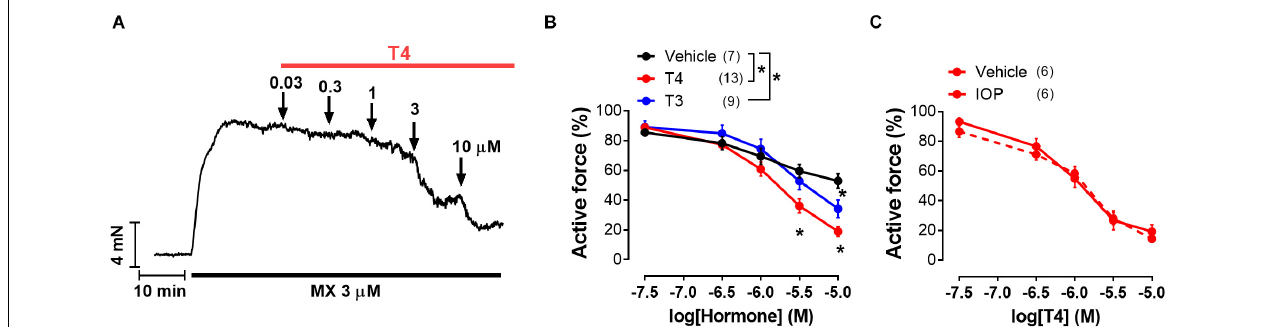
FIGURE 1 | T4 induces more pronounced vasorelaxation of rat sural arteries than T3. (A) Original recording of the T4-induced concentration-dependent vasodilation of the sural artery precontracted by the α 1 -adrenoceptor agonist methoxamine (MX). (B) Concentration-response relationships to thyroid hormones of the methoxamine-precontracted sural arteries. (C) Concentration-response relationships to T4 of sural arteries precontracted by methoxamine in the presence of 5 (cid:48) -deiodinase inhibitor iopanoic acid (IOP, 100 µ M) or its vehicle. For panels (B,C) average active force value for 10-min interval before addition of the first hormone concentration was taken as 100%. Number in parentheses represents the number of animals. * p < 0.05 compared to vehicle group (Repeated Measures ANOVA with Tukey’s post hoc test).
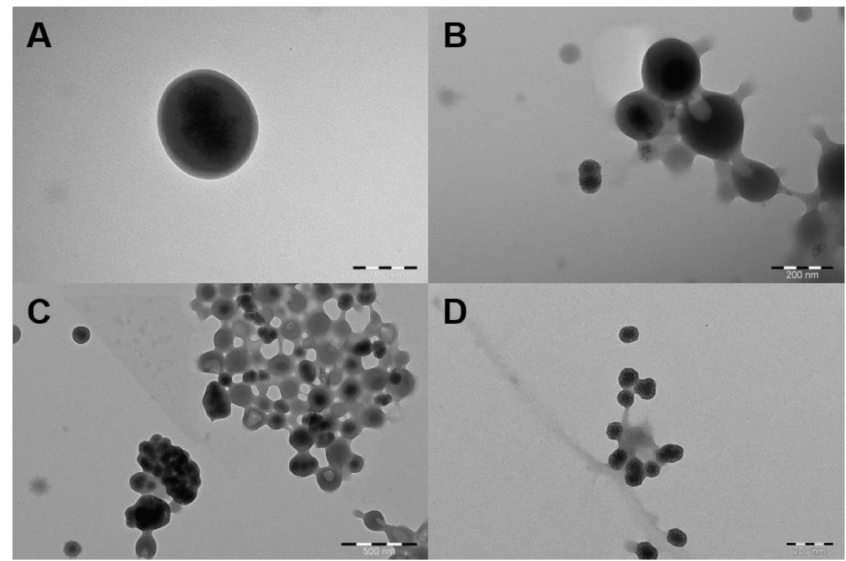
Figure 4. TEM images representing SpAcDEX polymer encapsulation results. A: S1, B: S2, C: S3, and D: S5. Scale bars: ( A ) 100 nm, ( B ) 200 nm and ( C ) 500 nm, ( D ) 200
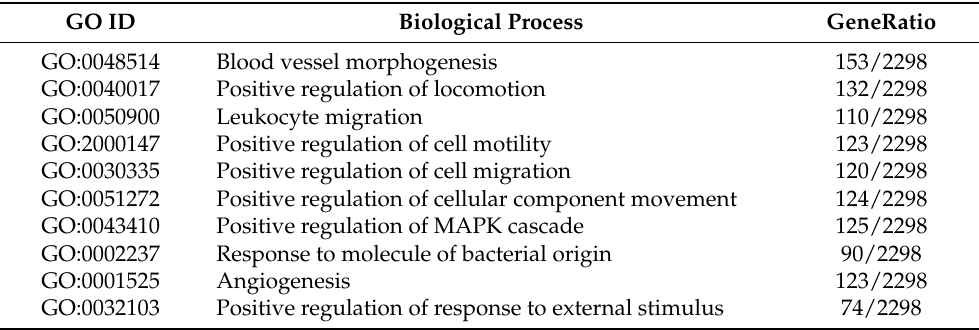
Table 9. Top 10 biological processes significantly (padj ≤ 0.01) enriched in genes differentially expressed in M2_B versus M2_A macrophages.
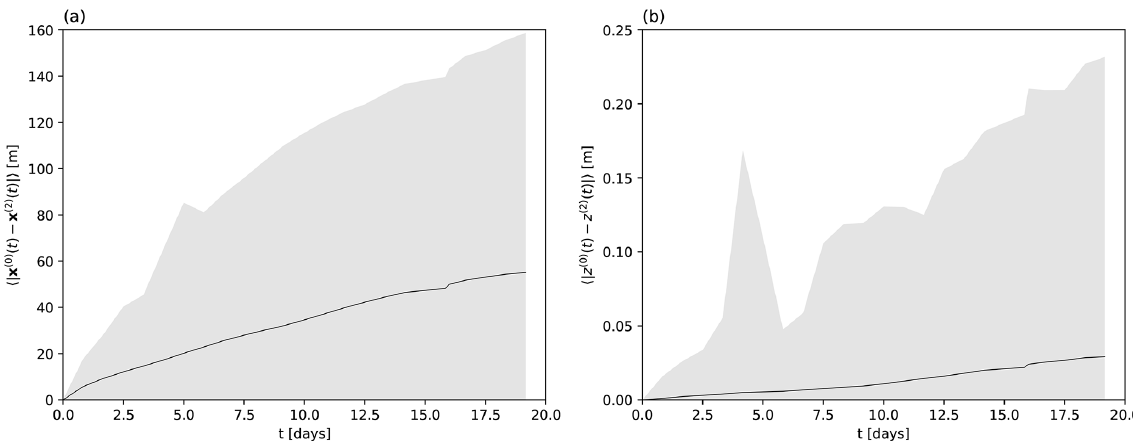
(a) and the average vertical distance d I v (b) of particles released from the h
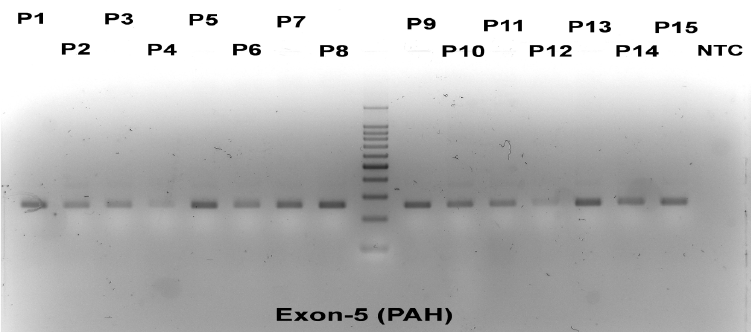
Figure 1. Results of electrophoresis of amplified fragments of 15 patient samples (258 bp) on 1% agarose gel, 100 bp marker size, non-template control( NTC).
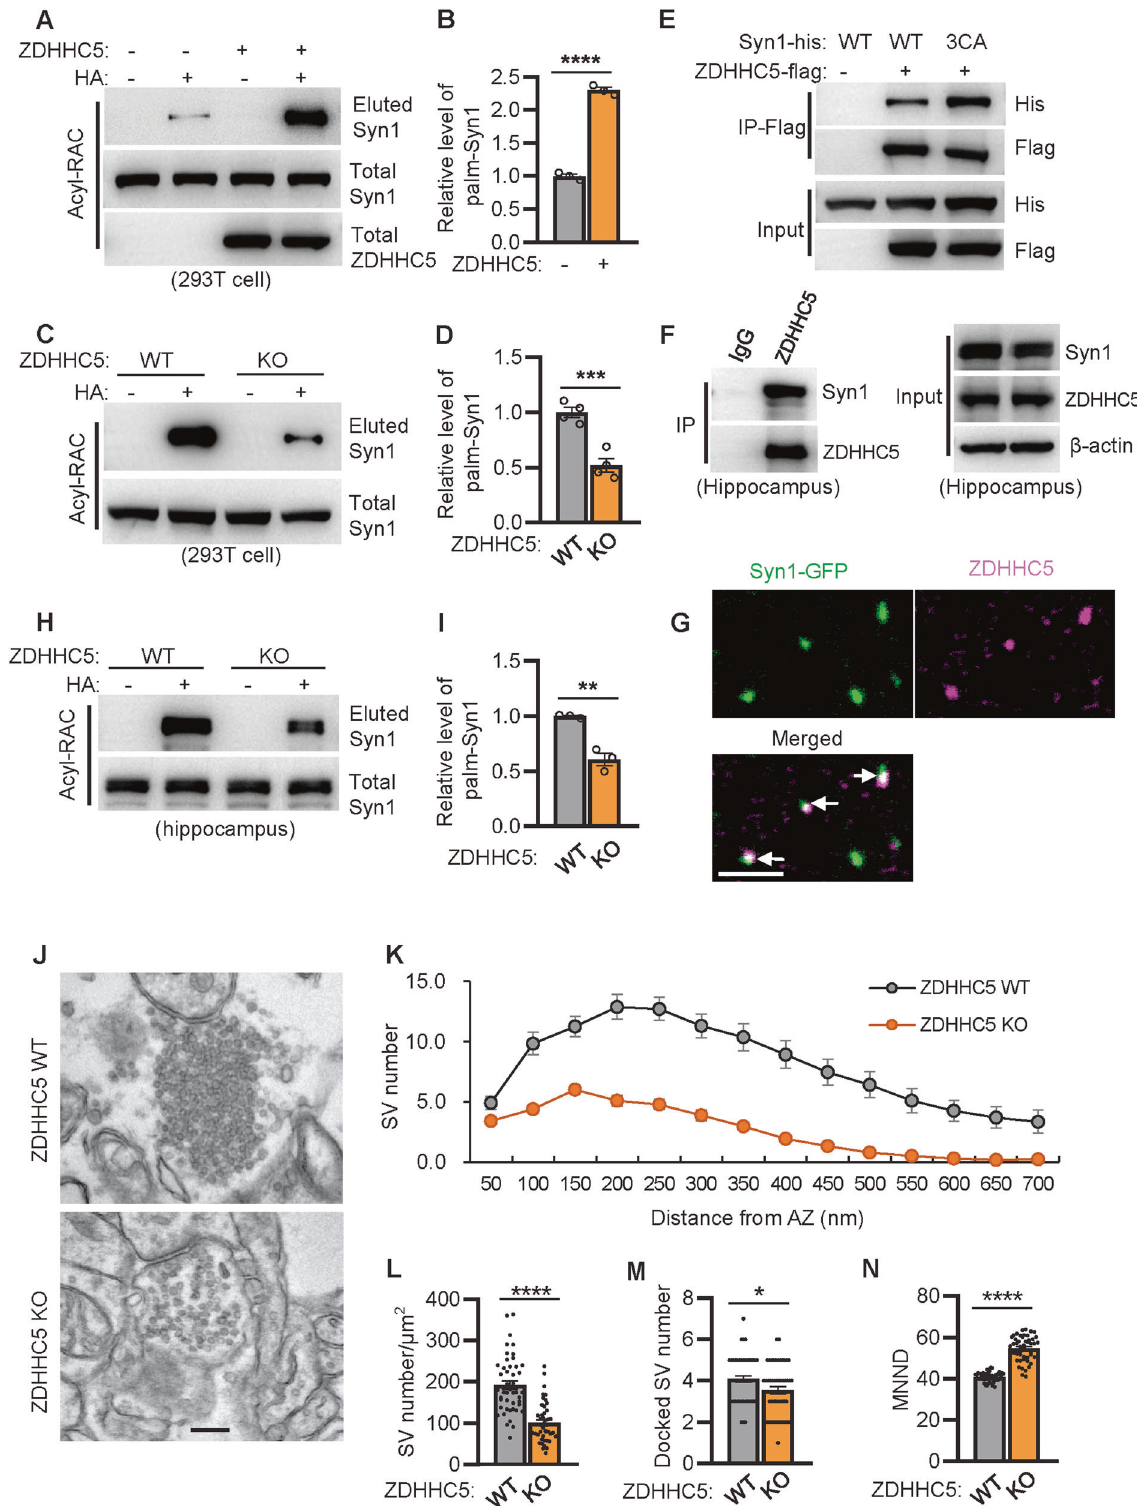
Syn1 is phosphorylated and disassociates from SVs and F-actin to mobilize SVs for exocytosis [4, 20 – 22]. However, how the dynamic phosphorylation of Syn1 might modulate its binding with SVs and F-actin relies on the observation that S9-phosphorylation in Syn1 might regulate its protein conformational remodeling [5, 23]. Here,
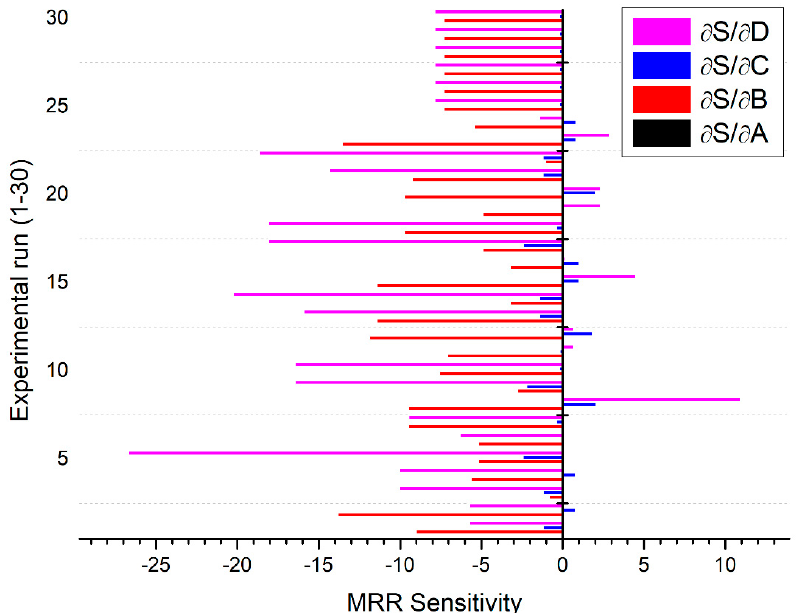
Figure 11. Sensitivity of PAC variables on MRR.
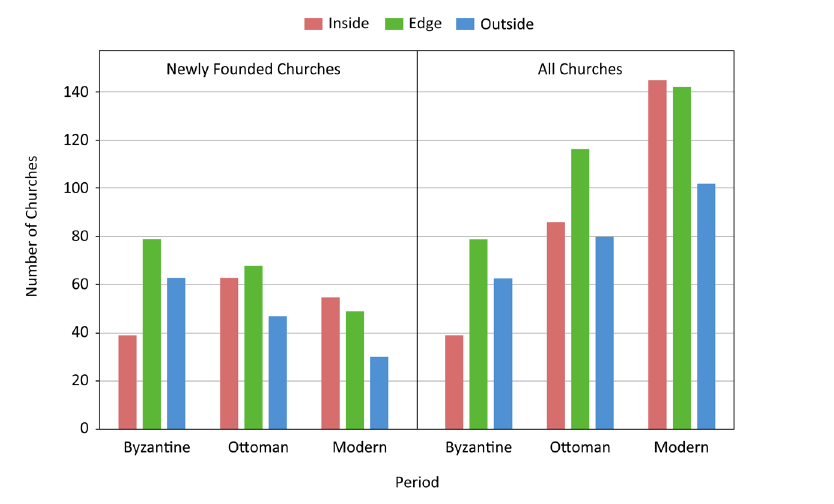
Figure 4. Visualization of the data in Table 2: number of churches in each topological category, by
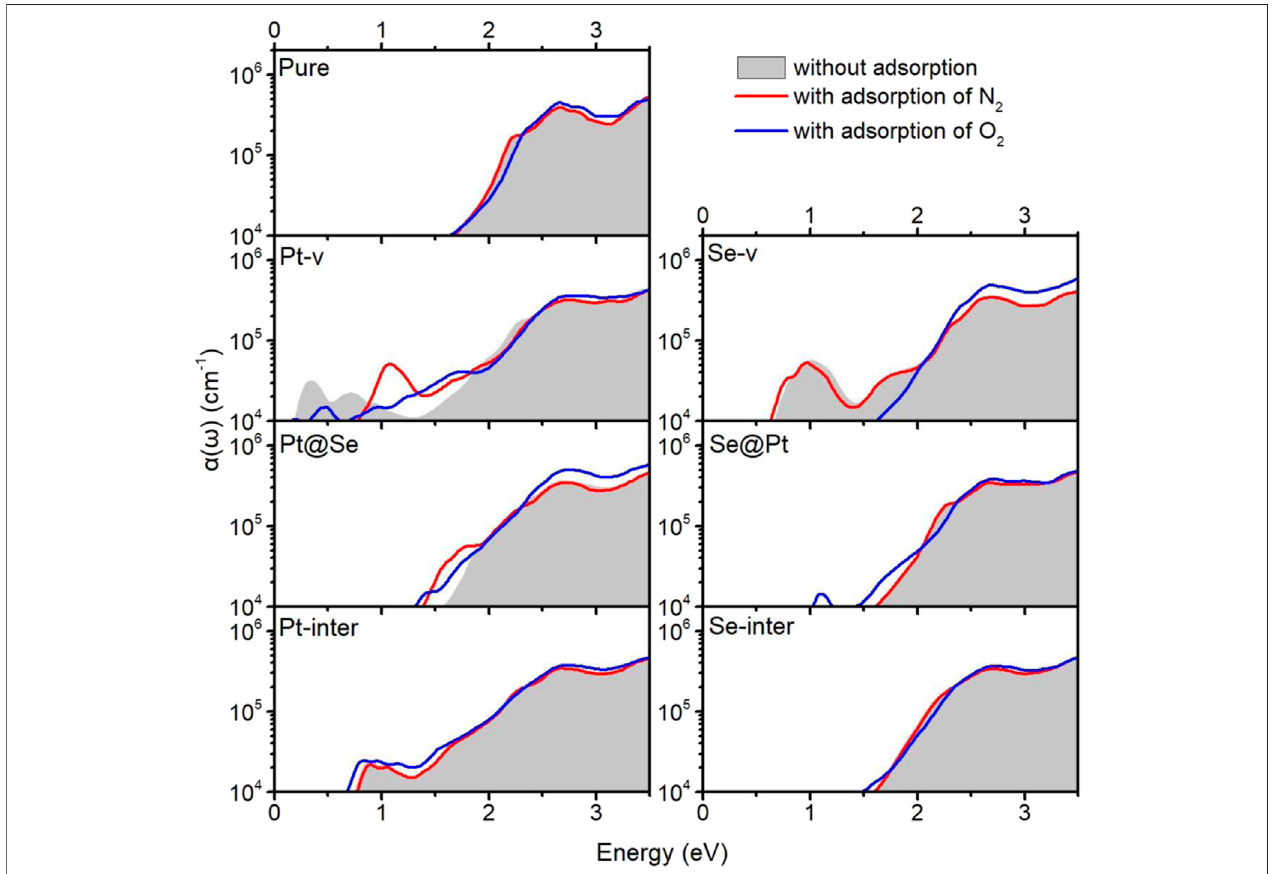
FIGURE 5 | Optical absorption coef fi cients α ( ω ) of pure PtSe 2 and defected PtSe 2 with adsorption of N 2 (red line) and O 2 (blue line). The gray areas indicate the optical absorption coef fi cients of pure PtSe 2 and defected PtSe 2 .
---*---
Everything in the entries except the pictures should be returned exactly as given.

__SOLUTION TO THE EXERCISE__.
FIGURE 1 | T4 induces more pronounced vasorelaxation of rat sural arteries than T3. (A) Original recording of the T4-induced concentration-dependent vasodilation of the sural artery precontracted by the α 1 -adrenoceptor agonist methoxamine (MX). (B) Concentration-response relationships to thyroid hormones of the methoxamine-precontracted sural arteries. (C) Concentration-response relationships to T4 of sural arteries precontracted by methoxamine in the presence of 5 (cid:48) -deiodinase inhibitor iopanoic acid (IOP, 100 µ M) or its vehicle. For panels (B,C) average active force value for 10-min interval before addition of the first hormone concentration was taken as 100%. Number in parentheses represents the number of animals. * p < 0.05 compared to vehicle group (Repeated Measures ANOVA with Tukey’s post hoc test).
Figure 4. TEM images representing SpAcDEX polymer encapsulation results. A: S1, B: S2, C: S3, and D: S5. Scale bars: ( A ) 100 nm, ( B ) 200 nm and ( C ) 500 nm, ( D ) 200
Table 9. Top 10 biological processes significantly (padj ≤ 0.01) enriched in genes differentially expressed in M2_B versus M2_A macrophages.
(a) and the average vertical distance d I v (b) of particles released from the h
Figure 1. Results of electrophoresis of amplified fragments of 15 patient samples (258 bp) on 1% agarose gel, 100 bp marker size, non-template control( NTC).
Syn1 is phosphorylated and disassociates from SVs and F-actin to mobilize SVs for exocytosis [4, 20 – 22]. However, how the dynamic phosphorylation of Syn1 might modulate its binding with SVs and F-actin relies on the observation that S9-phosphorylation in Syn1 might regulate its protein conformational remodeling [5, 23]. Here,
Figure 11. Sensitivity of PAC variables on MRR.
Figure 4. Visualization of the data in Table 2: number of churches in each topological category, by
FIGURE 5 | Optical absorption coef fi cients α ( ω ) of pure PtSe 2 and defected PtSe 2 with adsorption of N 2 (red line) and O 2 (blue line). The gray areas indicate the optical absorption coef fi cients of pure PtSe 2 and defected PtSe 2 .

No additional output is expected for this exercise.